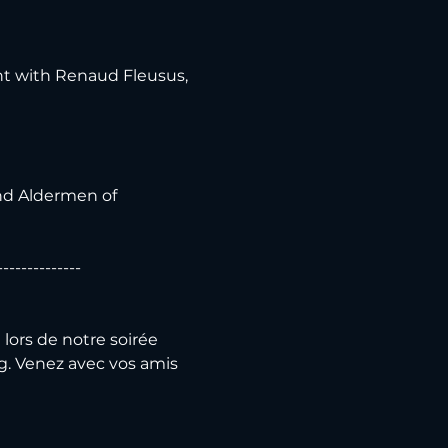
ht with Renaud Fleusus, 
nd Aldermen of 
--------------
lors de notre soirée 
. Venez avec vos amis 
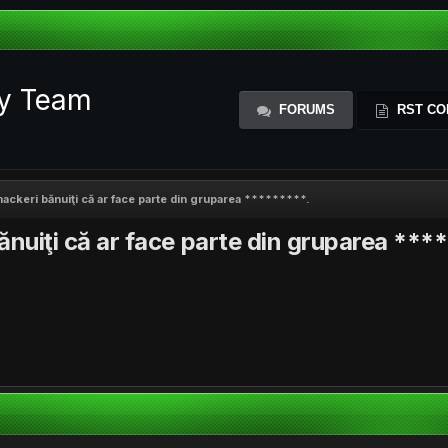
ty Team
FORUMS
RST CO
 hackeri bănuiţi că ar face parte din gruparea *********.
bănuiţi că ar face parte din gruparea ***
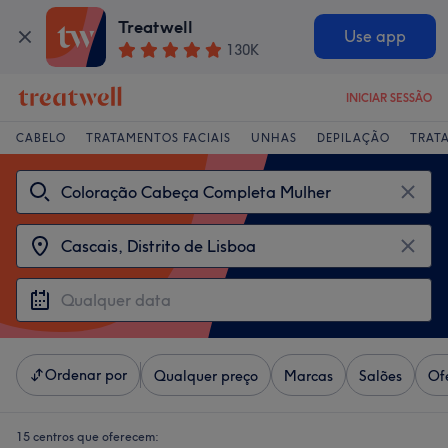
Treatwell
Use app
130K
INICIAR SESSÃO
CABELO
TRATAMENTOS FACIAIS
UNHAS
DEPILAÇÃO
TRAT
Ordenar por
Qualquer preço
Marcas
Salões
Of
15 centros que oferecem:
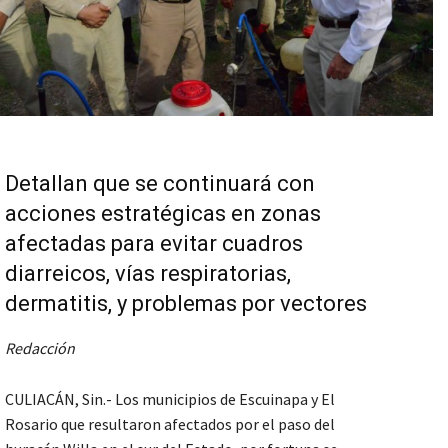
Detallan que se continuará con
acciones estratégicas en zonas
afectadas para evitar cuadros
diarreicos, vías respiratorias,
dermatitis, y problemas por vectores
Redacción
CULIACÁN, Sin.- Los municipios de Escuinapa y El
Rosario que resultaron afectados por el paso del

.....

# ACTIVITY
Reproduce the text of all four items above word for word, leaving out the picture markers.

# FINAL ANSWER
ht with Renaud Fleusus, 
nd Aldermen of 
--------------
lors de notre soirée 
. Venez avec vos amis 
ty Team
FORUMS
RST CO
 hackeri bănuiţi că ar face parte din gruparea *********.
bănuiţi că ar face parte din gruparea ***
Treatwell
Use app
130K
INICIAR SESSÃO
CABELO
TRATAMENTOS FACIAIS
UNHAS
DEPILAÇÃO
TRAT
Ordenar por
Qualquer preço
Marcas
Salões
Of
15 centros que oferecem:
Detallan que se continuará con
acciones estratégicas en zonas
afectadas para evitar cuadros
diarreicos, vías respiratorias,
dermatitis, y problemas por vectores
Redacción
CULIACÁN, Sin.- Los municipios de Escuinapa y El
Rosario que resultaron afectados por el paso del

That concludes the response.